I have been stuck on this exercise in Vakil's notes (and moved on hoping it would come to me later), and it seems to be useful for other results (for example, when expressing curves as complete intersections). Can somebody tell me what I'm missing?
In 18.6.Q, Vakil asks to show that, if $X$ is a complete intersection in projective space of positive dimension, then $h^{0}(X,\mathscr{O}_X)=1$. The obvious thing to try is use induction, say $X$ is a complete intersection and $D$ is an effective cartier divisor on $X$, and consider \begin{align*} 0\rightarrow \mathscr{O}_X(-D)\rightarrow \mathscr{O}_X\rightarrow \mathscr{O}_{D}\rightarrow 0 \end{align*} and take the long exact sequence in cohomology and hope that it shows $H^{0}(X,\mathscr{O}_X)\rightarrow H^{0}(X,\mathscr{O}_D)$ is surjective, but I don't see how to proceed. It's possible I'm just being stupid since I'm working in isolation.
For what it's worth, Exercise 18.5.B seems to ask us to show that an effective ample divisor on a projective scheme with dimension at least 2 (and with enough assumptions to use Serre duality) is connected. Vakil says to first reduce to the case of very ample by taking a tensor power and then show $h^0=1$ by taking the long exact sequence and applying Serre duality and Serre vanishing, but to my uneducated mind, it seems like the current task is even more general. I don't even know how to compute $h^0$ before taking the tensor power, but it seems like the current exercise would imply it is 1.
(I would log in, but I'm in China and the log in page is being funny. I'm the same guy as https://math.stackexchange.com/users/34943/dtseng)
As you write, the problem is to show that if $X$ is a variety of dimension at least two, then any ample divisor on $X$ is connected. This is usually proved via the Lemma of Enriques--Severi--Zariski, which is in turn is (following Serre) proved via Serre duality.
The key trick is that if $\mathcal O(-D)$ is the ideal sheaf of $D$, then its $n$th tensor power cuts out the same locus set-theoretically, so we can replace $D$ by $nD$, not change anything.

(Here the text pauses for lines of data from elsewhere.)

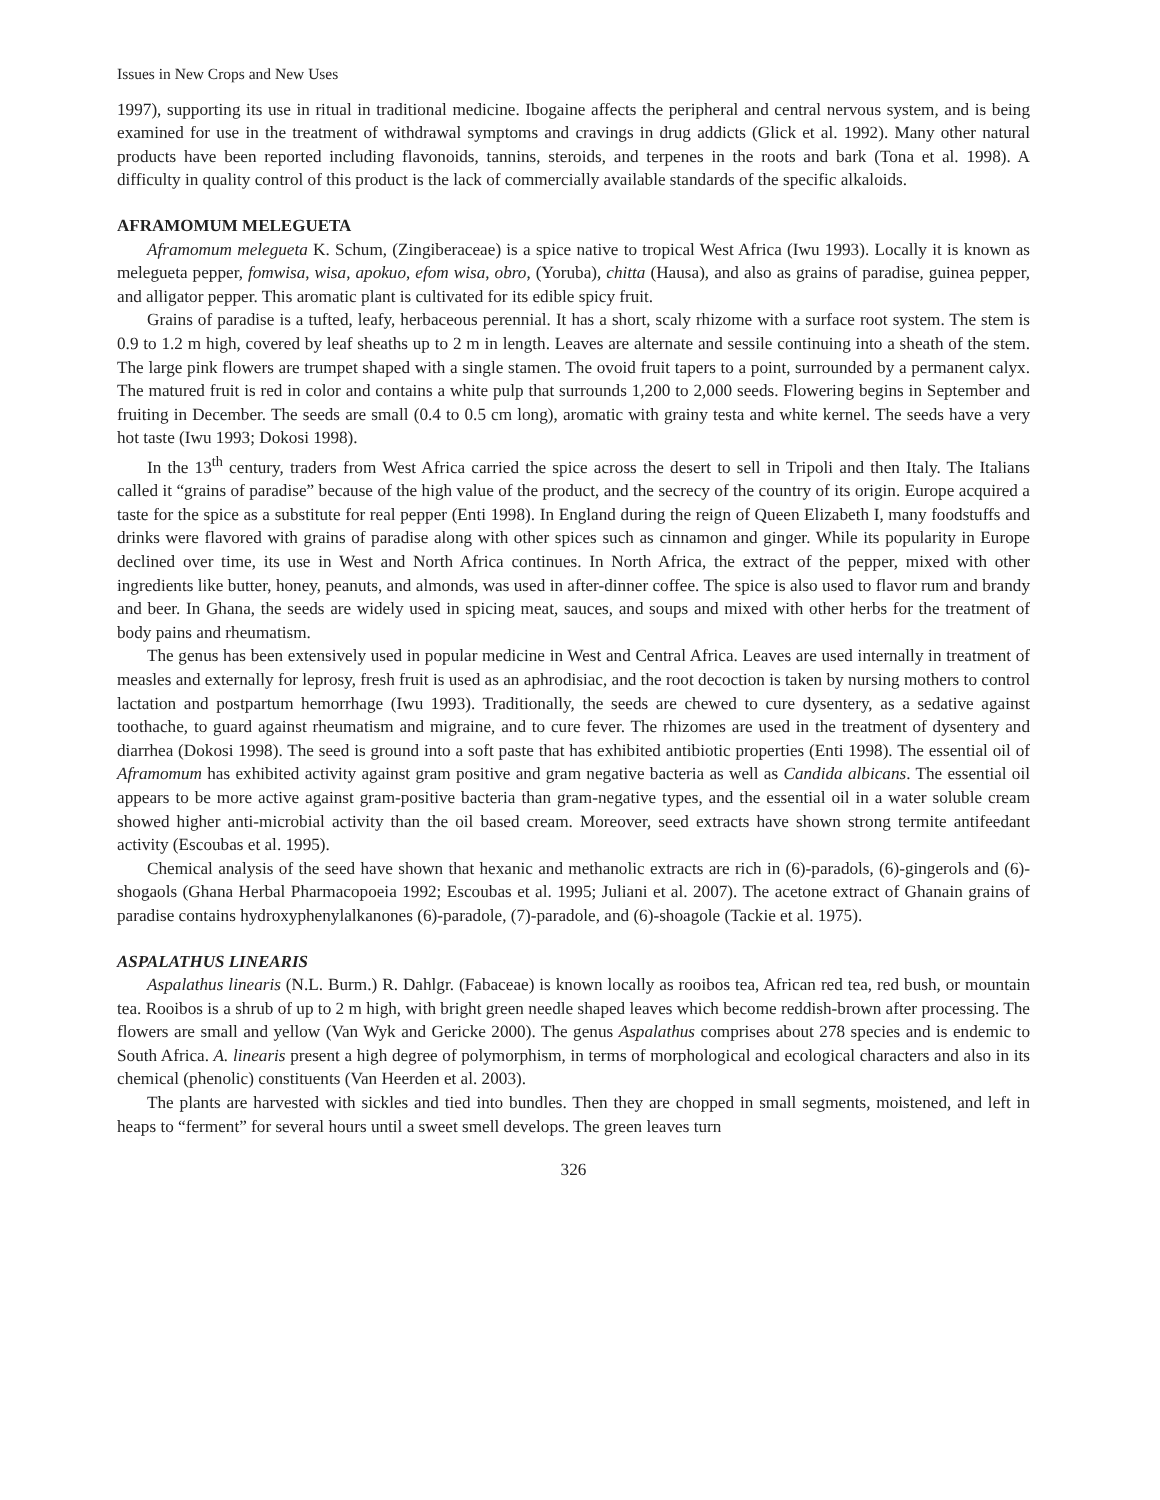Issues in New Crops and New Uses
1997), supporting its use in ritual in traditional medicine. Ibogaine affects the peripheral and central nervous system, and is being examined for use in the treatment of withdrawal symptoms and cravings in drug addicts (Glick et al. 1992). Many other natural products have been reported including flavonoids, tannins, steroids, and terpenes in the roots and bark (Tona et al. 1998). A difficulty in quality control of this product is the lack of commercially available standards of the specific alkaloids.
AFRAMOMUM MELEGUETA
Aframomum melegueta K. Schum, (Zingiberaceae) is a spice native to tropical West Africa (Iwu 1993). Locally it is known as melegueta pepper, fomwisa, wisa, apokuo, efom wisa, obro, (Yoruba), chitta (Hausa), and also as grains of paradise, guinea pepper, and alligator pepper. This aromatic plant is cultivated for its edible spicy fruit.
Grains of paradise is a tufted, leafy, herbaceous perennial. It has a short, scaly rhizome with a surface root system. The stem is 0.9 to 1.2 m high, covered by leaf sheaths up to 2 m in length. Leaves are alternate and sessile continuing into a sheath of the stem. The large pink flowers are trumpet shaped with a single stamen. The ovoid fruit tapers to a point, surrounded by a permanent calyx. The matured fruit is red in color and contains a white pulp that surrounds 1,200 to 2,000 seeds. Flowering begins in September and fruiting in December. The seeds are small (0.4 to 0.5 cm long), aromatic with grainy testa and white kernel. The seeds have a very hot taste (Iwu 1993; Dokosi 1998).
In the 13<sup>th</sup> century, traders from West Africa carried the spice across the desert to sell in Tripoli and then Italy. The Italians called it “grains of paradise” because of the high value of the product, and the secrecy of the country of its origin. Europe acquired a taste for the spice as a substitute for real pepper (Enti 1998). In England during the reign of Queen Elizabeth I, many foodstuffs and drinks were flavored with grains of paradise along with other spices such as cinnamon and ginger. While its popularity in Europe declined over time, its use in West and North Africa continues. In North Africa, the extract of the pepper, mixed with other ingredients like butter, honey, peanuts, and almonds, was used in after-dinner coffee. The spice is also used to flavor rum and brandy and beer. In Ghana, the seeds are widely used in spicing meat, sauces, and soups and mixed with other herbs for the treatment of body pains and rheumatism.
The genus has been extensively used in popular medicine in West and Central Africa. Leaves are used internally in treatment of measles and externally for leprosy, fresh fruit is used as an aphrodisiac, and the root decoction is taken by nursing mothers to control lactation and postpartum hemorrhage (Iwu 1993). Traditionally, the seeds are chewed to cure dysentery, as a sedative against toothache, to guard against rheumatism and migraine, and to cure fever. The rhizomes are used in the treatment of dysentery and diarrhea (Dokosi 1998). The seed is ground into a soft paste that has exhibited antibiotic properties (Enti 1998). The essential oil of Aframomum has exhibited activity against gram positive and gram negative bacteria as well as Candida albicans. The essential oil appears to be more active against gram-positive bacteria than gram-negative types, and the essential oil in a water soluble cream showed higher anti-microbial activity than the oil based cream. Moreover, seed extracts have shown strong termite antifeedant activity (Escoubas et al. 1995).
Chemical analysis of the seed have shown that hexanic and methanolic extracts are rich in (6)-paradols, (6)-gingerols and (6)-shogaols (Ghana Herbal Pharmacopoeia 1992; Escoubas et al. 1995; Juliani et al. 2007). The acetone extract of Ghanain grains of paradise contains hydroxyphenylalkanones (6)-paradole, (7)-paradole, and (6)-shoagole (Tackie et al. 1975).
ASPALATHUS LINEARIS
Aspalathus linearis (N.L. Burm.) R. Dahlgr. (Fabaceae) is known locally as rooibos tea, African red tea, red bush, or mountain tea. Rooibos is a shrub of up to 2 m high, with bright green needle shaped leaves which become reddish-brown after processing. The flowers are small and yellow (Van Wyk and Gericke 2000). The genus Aspalathus comprises about 278 species and is endemic to South Africa. A. linearis present a high degree of polymorphism, in terms of morphological and ecological characters and also in its chemical (phenolic) constituents (Van Heerden et al. 2003).
The plants are harvested with sickles and tied into bundles. Then they are chopped in small segments, moistened, and left in heaps to “ferment” for several hours until a sweet smell develops. The green leaves turn
326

Then $H^1(X,\mathcal O(-nD))$ is dual to $H^{d-1}\bigl(X, \omega_X (nD) \bigr),$ where $d$ is the dimension of $X$. If $n$ is large enough, this vanishes, by Serre vanishing (and this is where we use that $d \geq 2$).
(Note that it's crucial to take the tensor power of $\mathcal O(-D)$ before computing any cohomology.)

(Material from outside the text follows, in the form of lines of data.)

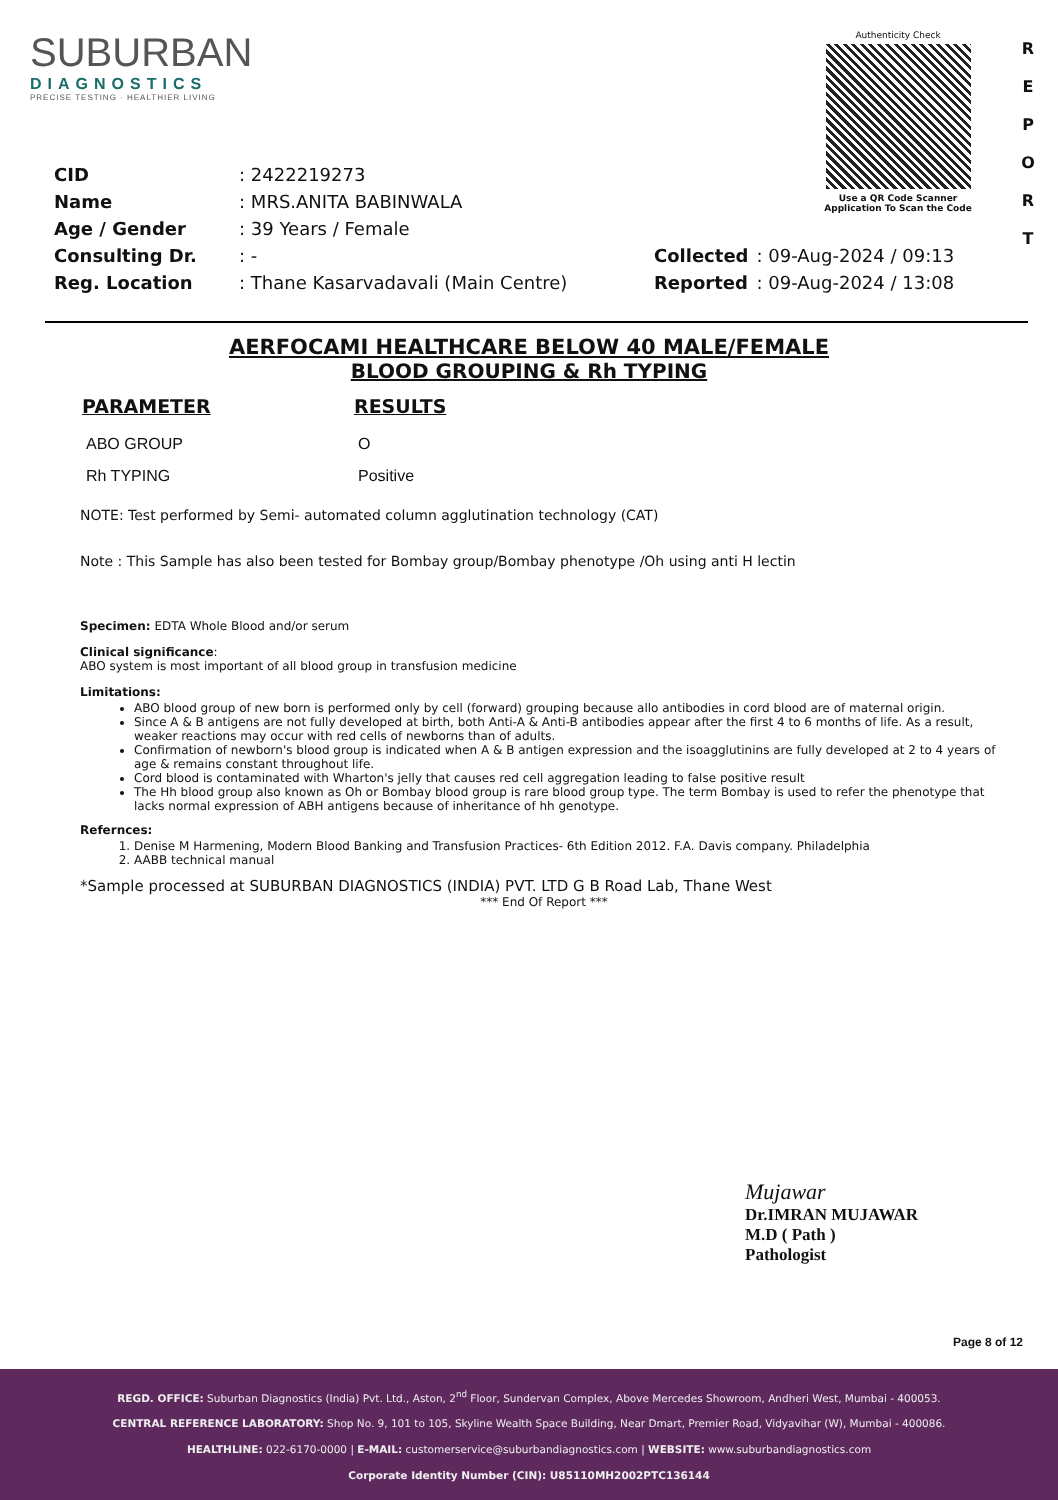SUBURBAN
DIAGNOSTICS
PRECISE TESTING · HEALTHIER LIVING
Authenticity Check
Use a QR Code Scanner
Application To Scan the Code
R
E
P
O
R
T
| CID | : 2422219273 |
| Name | : MRS.ANITA BABINWALA |
| Age / Gender | : 39 Years / Female |
| Consulting Dr. | : - |
| Reg. Location | : Thane Kasarvadavali (Main Centre) |
| Collected | : 09-Aug-2024 / 09:13 |
| Reported | : 09-Aug-2024 / 13:08 |
AERFOCAMI HEALTHCARE BELOW 40 MALE/FEMALE
BLOOD GROUPING & Rh TYPING
| PARAMETER | RESULTS |
| --- | --- |
| ABO GROUP | O |
| Rh TYPING | Positive |
NOTE: Test performed by Semi- automated column agglutination technology (CAT)
Note : This Sample has also been tested for Bombay group/Bombay phenotype /Oh using anti H lectin
Specimen: EDTA Whole Blood and/or serum
Clinical significance:
ABO system is most important of all blood group in transfusion medicine
Limitations:
ABO blood group of new born is performed only by cell (forward) grouping because allo antibodies in cord blood are of maternal origin.
Since A & B antigens are not fully developed at birth, both Anti-A & Anti-B antibodies appear after the first 4 to 6 months of life. As a result, weaker reactions may occur with red cells of newborns than of adults.
Confirmation of newborn's blood group is indicated when A & B antigen expression and the isoagglutinins are fully developed at 2 to 4 years of age & remains constant throughout life.
Cord blood is contaminated with Wharton's jelly that causes red cell aggregation leading to false positive result
The Hh blood group also known as Oh or Bombay blood group is rare blood group type. The term Bombay is used to refer the phenotype that lacks normal expression of ABH antigens because of inheritance of hh genotype.
Refernces:
1. Denise M Harmening, Modern Blood Banking and Transfusion Practices- 6th Edition 2012. F.A. Davis company. Philadelphia
2. AABB technical manual
*Sample processed at SUBURBAN DIAGNOSTICS (INDIA) PVT. LTD G B Road Lab, Thane West
*** End Of Report ***
Mujawar
Dr.IMRAN MUJAWAR
M.D ( Path )
Pathologist
Page 8 of 12
REGD. OFFICE: Suburban Diagnostics (India) Pvt. Ltd., Aston, 2<sup>nd</sup> Floor, Sundervan Complex, Above Mercedes Showroom, Andheri West, Mumbai - 400053.
CENTRAL REFERENCE LABORATORY: Shop No. 9, 101 to 105, Skyline Wealth Space Building, Near Dmart, Premier Road, Vidyavihar (W), Mumbai - 400086.
HEALTHLINE: 022-6170-0000 | E-MAIL: customerservice@suburbandiagnostics.com | WEBSITE: www.suburbandiagnostics.com
Corporate Identity Number (CIN): U85110MH2002PTC136144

Added: If you don't want to argue via Serre duality, an alternative is to just proceed by induction on the codimension of the complete intersection.
Begin with the case of a hypersurface $S_d$ of degree $d$: you have $$0 \to \mathcal O(-d) \to \mathcal O_{\mathbb P^n}\to \mathcal O_{S_d} \to 0,$$ and passing to cohomology and known vanishing results on cohomology of projective space, you get the desired result.
Now suppose we intersect $S_d$ with $S_e,$ a hypersurface of degree $e$, to obtain a codim'n $2$ complete intersection $X$.
Then we have
$$0 \to \mathcal O_{S_d}(-e) \to \mathcal O_{S_d} \to \mathcal O_{X} \to 0,$$
and now you have to show that $H^1(\mathcal O_{S_d}(-e)) = 0$. But you can compute this by twisting the first short exact sequence by $-e$, and passing to cohomology, and again using known vanishing results. (These will apply provided the projective space has dimension at least $3$; the key fact is just that the cohomology of all the $\mathcal O(n)$ vanish in degrees strictly between the top and the bottom.)
Now let's continue. At each stage you ultimately get back to cohomology of some $\mathcal O(n)$ on projective space of one degree higher, and eventually, when this degree reaches the top, the argument breaks down --- this is exactly the point at which you reach a complete intersection of dimension zero.